Kevin and Tyra are kind and giving people. Over the last year they spent $1,300 in gifts to others and $500 in donations. They enjoy travelling and try to go away on vacation a few times a year. On average, they spend $9,000 per year on vacations.

Other incoming funds include annual government child benefits of $3,150 (not taxable).

Kevin has a balance of $8,000 on his credit card. The interest rate on the credit card debt is 18.0%. The balance is mainly from the last family vacation three years ago. Tyra has a balance of $9,500 on her credit card. Tyra uses this credit card for various family expenses when the bank account balance is low, in between pay cheques. The balance increased significantly during Tyras recent maternity leave. The interest rate on the credit card debt is 19.25%. To make things easier, Kevin and Tyra have set-up a reoccurring payment from their chequing account to each of their credit cards in the amount of $175 per month. Kevin and Tyra would like to have the credit card balances paid off in four years.

Kevin has a student loan with a balance of $15,000. He has elected to pay this over a 120-month term and the monthly payment is $155. Kevin and Tyra would like to save money for their childrens future education costs. They would like to have $30,000 saved for Cindy at age 18 and $33,750 saved for David at age 18.

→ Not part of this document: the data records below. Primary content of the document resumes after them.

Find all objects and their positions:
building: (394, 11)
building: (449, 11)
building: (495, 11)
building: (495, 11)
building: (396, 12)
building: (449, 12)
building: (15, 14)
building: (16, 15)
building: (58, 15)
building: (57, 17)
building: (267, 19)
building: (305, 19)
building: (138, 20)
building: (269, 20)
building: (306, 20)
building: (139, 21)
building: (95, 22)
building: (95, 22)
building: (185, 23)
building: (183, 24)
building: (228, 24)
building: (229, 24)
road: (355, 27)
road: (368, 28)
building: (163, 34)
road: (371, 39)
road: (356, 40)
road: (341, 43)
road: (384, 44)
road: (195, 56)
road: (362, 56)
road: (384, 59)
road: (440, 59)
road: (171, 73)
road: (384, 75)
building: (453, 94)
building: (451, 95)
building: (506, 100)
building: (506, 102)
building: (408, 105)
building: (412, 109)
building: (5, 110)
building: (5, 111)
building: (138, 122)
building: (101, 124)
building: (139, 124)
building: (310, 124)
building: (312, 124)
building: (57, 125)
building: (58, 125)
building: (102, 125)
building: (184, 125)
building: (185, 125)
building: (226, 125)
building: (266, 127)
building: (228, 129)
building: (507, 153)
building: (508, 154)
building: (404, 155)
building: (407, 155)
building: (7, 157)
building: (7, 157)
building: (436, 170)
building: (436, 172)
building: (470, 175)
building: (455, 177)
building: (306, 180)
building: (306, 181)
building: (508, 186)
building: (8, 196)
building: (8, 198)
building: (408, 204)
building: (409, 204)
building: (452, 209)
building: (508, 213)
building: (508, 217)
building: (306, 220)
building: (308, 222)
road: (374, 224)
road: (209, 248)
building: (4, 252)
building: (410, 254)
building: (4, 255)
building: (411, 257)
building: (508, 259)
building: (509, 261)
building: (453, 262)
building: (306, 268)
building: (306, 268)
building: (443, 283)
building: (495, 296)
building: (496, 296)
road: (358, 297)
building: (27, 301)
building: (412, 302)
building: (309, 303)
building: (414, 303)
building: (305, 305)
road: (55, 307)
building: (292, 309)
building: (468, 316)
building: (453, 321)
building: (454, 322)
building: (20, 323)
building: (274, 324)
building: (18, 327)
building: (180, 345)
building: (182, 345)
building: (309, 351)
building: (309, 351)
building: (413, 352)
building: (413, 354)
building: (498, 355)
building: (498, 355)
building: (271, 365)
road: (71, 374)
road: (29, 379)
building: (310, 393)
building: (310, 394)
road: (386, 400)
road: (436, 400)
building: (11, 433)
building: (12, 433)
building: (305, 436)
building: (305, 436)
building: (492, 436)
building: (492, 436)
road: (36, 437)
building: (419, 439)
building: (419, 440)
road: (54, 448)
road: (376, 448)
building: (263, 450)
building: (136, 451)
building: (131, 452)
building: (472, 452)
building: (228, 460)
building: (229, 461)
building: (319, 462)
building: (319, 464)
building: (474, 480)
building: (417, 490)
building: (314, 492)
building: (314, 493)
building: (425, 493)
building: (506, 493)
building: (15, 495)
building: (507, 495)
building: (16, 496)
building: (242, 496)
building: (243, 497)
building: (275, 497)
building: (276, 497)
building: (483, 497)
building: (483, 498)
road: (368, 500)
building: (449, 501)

Both Kevin and Tyra contribute $200 monthly to each of their tax-free savings accounts (TFSA). There is an automatic transfer from their bank account to each of their TFSAs. At the end of April, the market value of Kevins TFSA was $28,600 and Tyras TFSA was $33,250. They invest the funds in stocks which can be sold quickly in the event of an emergency or if needed. They each have over $40,000 in TFSA contribution room. The purpose of their TFSAs is for emergency savings. Since having a second child, they have needed to take funds out of their TFSA to pay for ongoing monthly expenses. Kevin and Tyra want to maintain their emergency savings fund to cover four months of monthly expenses, however they do not know the total of their current monthly expenses.

Kevin and Tyra stopped saving for retirement when they had children. As of April, Kevins registered retirement savings plan (RRSP) had a market value of $51,360 and Tyras RRSP had a market value of $69,750. The investment holdings are mutual funds. Kevin and Tyra understand the benefits of planning earlier. Both are currently working at companies that do not offer any pension plans or other retirement savings and they know that they need to figure out how to save some of their annual income for retirement savings. Based on previous financial projections, Kevin and Tyra want to have $1.2 million, before-tax, in retirement savings when Tyra is 65 years old.

Kevin and Tyra have limited investment knowledge. When they have investment decisions to make, they typically ask their friends for advice. On average, Kevin and Tyra earn a return of 5.5% p.a. on their investments.